Ensuite, en effet, toutes ne sont pas "libérées",de cette vision qui comme l'explique bien Charlotte voudrait que les femmes soient plus pures que les hommes, on ne se pose pas trop de questions au sujet des jeunes garçons, une fois de plus, la femme comme objet du désir mais pas entièrement libre de son corps dans les mentalités...
La contraception a beaucoup fait évoluer les choses, puisque la peur d'être enceinte est bien en arrière plan de la vie sexuelle des jeunes filles ,le planning familial aussi ,n'importe quelle ado pouvant consulter sans passer par ses parents ou son médecin traitant .
Je pense que le début de la sexualité des femmes a donc bien changé et qu'elles sont bien plus libérées avec la pilule (et le préservatif car il s'agit aussi de se protéger du sida et autres maladies.),c'est un fait que l'on constate et qui n'a plus rien à voir avec la génération précédente.
Le problème continue à se poser , en revanche, chez les jeunes filles de religion musulmane, l'on sait que( pour celles qui ont couché avant le mariage), des reconstructions de l'hymen se pratiquent pour certaines.
D'où l'importance de parler de sexualité à l'école, et d'informer sur les pratiques contraceptives ,et plus largement de continuer à déculpabiliser toutes celles qui vivraient mal leur sexualité, que ce soit pour des raisons d'ordre religieux , familial ou éducatif.
Ecrit par : Céline | 27.03.2006
@ Céine
Comment expliquez-vous que la pédophilie concerne également des pofs, par exemple, mais aussi des pères de famille ?

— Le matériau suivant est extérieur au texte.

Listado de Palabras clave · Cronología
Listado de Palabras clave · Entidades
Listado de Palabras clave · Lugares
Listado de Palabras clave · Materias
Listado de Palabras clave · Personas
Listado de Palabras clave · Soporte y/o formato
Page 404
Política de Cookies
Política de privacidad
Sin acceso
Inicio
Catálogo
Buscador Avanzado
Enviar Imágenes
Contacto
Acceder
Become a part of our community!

Ecrit par : ff | 27.03.2006
Manque de pot je maintiens !
"17 ans et demi, c'est l'âge moyen auquel les Français et Françaises ont leur premier rapport sexuel. Plus exactement, 17,4 ans pour les premiers et 17,6 ans pour les secondes, contre 17,9 ans et 18,9 ans pour les générations nées entre 1944 et 1953. Ce "rapprochement des calendriers masculin et féminin d'initiation sexuelle tend à se produire partout dans le monde", explique l'Institut national d'études démographiques (Ined) dans le numéro de juin de sa revue Population & Sociétés.
Ecrit par : teddy bear | 27.03.2006
15 ans ne représente en effet qu'un tiers environ de la population interrogée, les chiffres varient en tout cas selon les sondages ,et selon si les jeunes filles de 16 à 20 ans ont été interrogées (16 ans 1/2 pour cette classe d'âge),ex:
-enquete Durex :
Les “premières fois” de plus en plus
précoces…
Les jeunes sont plus précoces que les générations précédentes : les plus de 45 ans avaient 18,2 ans lors de leur premier rapport, les 21-24 ans en avaient 17,5 et les 16-20 ans ont en moyenne 16,5 ans lors de leur “première fois”.

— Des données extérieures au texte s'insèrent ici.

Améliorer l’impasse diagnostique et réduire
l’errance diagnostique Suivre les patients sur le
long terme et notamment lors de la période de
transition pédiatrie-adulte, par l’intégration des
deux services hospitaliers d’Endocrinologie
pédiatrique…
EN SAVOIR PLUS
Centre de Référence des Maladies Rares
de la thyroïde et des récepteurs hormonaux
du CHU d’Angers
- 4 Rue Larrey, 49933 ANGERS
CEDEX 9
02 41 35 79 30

-29% des personnes participant à l'enquête ont perdu leur virginité à 16 ans ou moins.
Les 16-20 ans ayant répondu à l'enquête
ont tendance à perdre leur virginité de plus en
plus tôt et deviennent sexuellement actifs à
partir de 16 ans et demi.
Ou l'OMS :
Parmi les enfants âgés de 15 ans, 10 à 38% des filles et 23 à 42% des garçons ont indiqué qu’ils avaient déjà eu des relations sexuelles. L’âge moyen du premier rapport sexuel allait de 13,78 à 14,86 ans pour les garçons et de 14,22 à 15,53 pour les filles.

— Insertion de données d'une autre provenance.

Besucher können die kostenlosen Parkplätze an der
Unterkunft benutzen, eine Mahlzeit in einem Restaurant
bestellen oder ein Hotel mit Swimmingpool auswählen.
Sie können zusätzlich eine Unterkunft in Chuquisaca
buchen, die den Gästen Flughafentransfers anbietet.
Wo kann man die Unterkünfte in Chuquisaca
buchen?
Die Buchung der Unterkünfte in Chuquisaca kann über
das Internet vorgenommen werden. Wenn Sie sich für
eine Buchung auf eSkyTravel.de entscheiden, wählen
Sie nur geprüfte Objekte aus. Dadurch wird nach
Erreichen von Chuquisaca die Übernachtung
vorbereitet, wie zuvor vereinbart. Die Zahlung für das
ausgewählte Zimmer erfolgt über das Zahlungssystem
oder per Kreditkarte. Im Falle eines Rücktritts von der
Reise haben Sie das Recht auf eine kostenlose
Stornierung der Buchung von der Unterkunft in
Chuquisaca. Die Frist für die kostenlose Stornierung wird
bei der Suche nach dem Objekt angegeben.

Si l'on prend plusieurs sondages la constante de 30% environ à 15 ans dénote d'une rajeunissement qui n'est pas négligeable, 30% c'est beaucoup...mais en effet pas représentatif de la totalité .
Sinon, pourquoi "manque de pot?"
Ecrit par : Céline | 27.03.2006
Et la malédiction de la carotte, du concombre, de la bougie? Nan?
Bon ok… passons…
:-)))
Ecrit par : Charlotte | 28.03.2006
Céline :
Manque de chance, de pot, nos chiffres ne concordent pas, ce qui dénature le fonds du débats.
A quand la malédiction du Canard WC vibreur.?
Ecrit par : teddy bear | 28.03.2006
Non,je pense que le fond du débat n'est pas dénaturé,il y a un rajeunissement mais pas autant que les media,par exemple, voudraient le faire croire parfois.
Après,la malédiction de la carotte, du concombre,etc...là franchement je ne sais pas :)).